Fines, Civil Fines, and Statistics around the BP Oil Spill

Just how much oil is spewing into the Gulf of Mexico daily? Who’s gonna foot the bill? What, exactly, will they be paying for, and how much? It seems like BP had their answers to those questions worked out weeks ago. Now, the government is taking a closer look. as a result of the Deepwater Horizon crisis, the three questions up top have taken center stage.

One week after BP admitted underestimating the amount of heavy crude leaking into the Gulf

First, the daily leakage numbers.

Backpedaling by corporate higher-ups to the contrary–Where did you hear that? Well, it wasn’t from us!–it seems the old 5,000-barrel-per-day leakage figure was first floated by BP officials in interviews with many publications in mid-May, according to the Houston Chronicle.

Subsequent reports that BP was collecting that much per day via emergency insertion tube while live video showed much of the oil still gushing freely cast doubt on the claims.
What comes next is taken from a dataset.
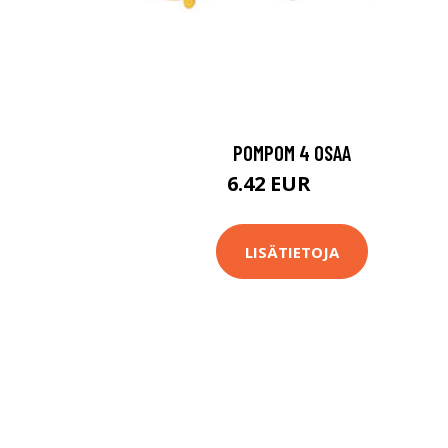
POMPOM 4 OSAA
6.42 EUR
6.9 EUR
LISÄTIETOJA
More recent estimates have ranged from 70,000-95,000 barrels a day, and even BP’s own executives admit they don’t know how to measure the spill.

Those initial lowball estimates, by the way, would have saved BP “millions of dollars in damages when the financial impact of the spill (was) resolved in court,” according to legal experts. Funny how that works.

Or doesn’t…

As it turns out, BP may actually be on the hook for quite a bit more:

“A clause buried deep in the U.S. Clean Water Act may expose BP and others to civil fines that aren’t limited to any finite cap–unlike a $75 million limit on compensation for economic damages. The Act allows the government to seek civil penalties in court for every drop of oil that spills into U.S. navigable waters, including the area of BP’s leaking well.

As a result, the U.S. government could seek to fine BP or others up to $4,300 for every barrel leaked into the U.S. Gulf, according to legal experts and official documents.

Of special interest is the heretofore under-discussed possibility of civil fines. Most of the culpability talk has centered on compensation for devastated fishing communities and the cost of attempting to clean up the shattered Gulf ecosystem. If the CWA clause, which was added in the wake of the Exxon Valdez spill to deter corporate inattention, holds for the BP disaster, the EPA would be able fine “any party whose negligence results in an oil spill in U.S. federal waters”:

The basic fine, according to the act, is $1,100 per barrel spilled. But the penalty can rise to $4,300 a barrel if a federal court rules the spill resulted from gross negligence.

With a huge price tag looming in dollars, livelihood lost, and indefinitely soiled wetlands, it is more important than ever that we get a full and accurate impression of the extent of the leak…and that the impression not come from the guys with the checkbooks. NWF CEO Larry Schweiger, testifying recently before the House Transportation & Infrastructure Committee:

The Gulf of Mexico is a crime scene and BP cannot be left in charge of assessing the damage or controlling the data from their spill. The public deserves sound science, not sound bites from BP’s CEO.